Les Chemins perdus 1966-1967 de Philippe Garrel - 1984
Une étape bizarre et un peu décousue dans la carrière du sieur Garrel. Presque 20 ans après, il décide de monter ensemble trois petits films qu'il fit à son époque "je fume mes cheveux et je fais la révolution". Il y a bien quelque chose de touchant dans ce retour à ses envies de l'époque, et dans la simplicité qu'il met dans ce montage, mais Les Chemins perdus 1966-1967 reste un objet sans véritable attache, les trois films présentés ayant finalement peu à voir les uns avec les autres au niveau de l'esthétique et même du discours.
Le Living Theatre, Donovan et les Who : trois façons peut-être de se révolter dans ces années propices à la rebellion. Du côté de la troupe américaine, on est en pleine répétition de spectacles à visée révolutionnaires. A travers une poignée d'interviews enfumées se dessine toute une époque, celle où l'on croyait, tout comme Garrel, que l'art pouvait changer le monde, désarmer les fâcheux et modifier le prolo.
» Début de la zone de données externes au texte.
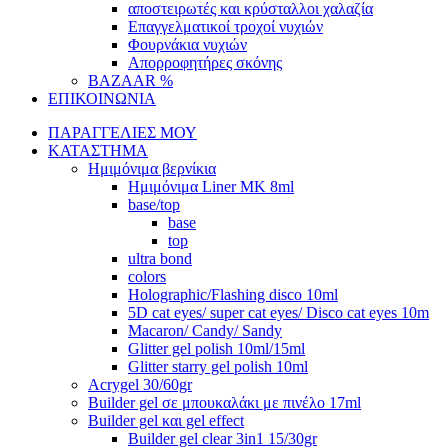
αποστειρωτές και κρύσταλλοι χαλαζία
Επαγγελματικοί τροχοί νυχιών
Φουρνάκια νυχιών
Απορροφητήρες σκόνης
BAZAAR %
ΕΠΙΚΟΙΝΩΝΙΑ
ΠΑΡΑΓΓΕΛΙΕΣ ΜΟΥ
ΚΑΤΑΣΤΗΜΑ
Ημιμόνιμα βερνίκια
Ημιμόνιμα Liner ΜΚ 8ml
base/top
base
top
ultra bond
colors
Holographic/Flashing disco 10ml
5D cat eyes/ super cat eyes/ Disco cat eyes 10m
Macaron/ Candy/ Sandy
Glitter gel polish 10ml/15ml
Glitter starry gel polish 10ml
Acrygel 30/60gr
Builder gel σε μπουκαλάκι με πινέλο 17ml
Builder gel και gel effect
Builder gel clear 3in1 15/30gr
Belle sincérité dans ces témoignages face caméra, où quelques hippies manifestement sous influence tentent de résumer un discours complexe sur l'inquiétude au théâtre et la nécessité de déranger le public. Il faut toujours "être en recherche", comme le dit le chef de troupe (serait-ce Julian Beck lui-même ?), pensée qui a dû ravir le jeune Garrel qui ne se gêne pas pour avoir fait de ce mot d'ordre le cahier des charges de son cinéma.
On croit donc qu'on est partis sur de l'anarchie pur jus, et nous voilà subitement plongés au sein d'un concert du sirupeux Donovan, filmé à la vas-y-que-j'te-pousse depuis le balcon du théâtre (c'est l'impression que ça donne). Garrel zoome comme un fou sur le visage inexpressif du chanteur, décadre allègrement, et laisse filer cinq ou six chansons sans tiquer. Pour nous, c'est moins évident : la musique est assez infâme (le batteur a pris ses cours chez Caterpilar), le gusse complètement absent, le son saturé, et le créateur lumière au vestiaire. Une autre façon de se révolter, disons, en balançant des fleurs et de la confiture de myrtilles sur un public de jeunes filles en fleurs.
On termine avec cinq minutes d'enregistrement en studio des Who, et Garrel se réveille niveau filmage : vas-y que je fais des travellings à 2000 à l'heure en essayant de suivre le rythme, vas-y que je m'arrête pour défier le regard peu amène du batteur, vas-y que je bouge mon corps. Encore une fois, c'est intéressant de revoir les p'tits gars à leur grande époque et d'écouter quelques bribes de son vintage, mais on a un peu de mal à voir où Garrel veut en venir en montant cette séquence en regard des deux autres. Ce n'est pas le poème fumeux qu'il nous sert en introduction qui vient éclairer quoi que ce soit. Sûrement qu'il a retrouvé ces bouts de pellicule au fond de son grenier, et qu'il s'est dit que ça pourrait faire un film valable pour pas trop d'efforts. Valable, oui, on va dire ça pour être sympa.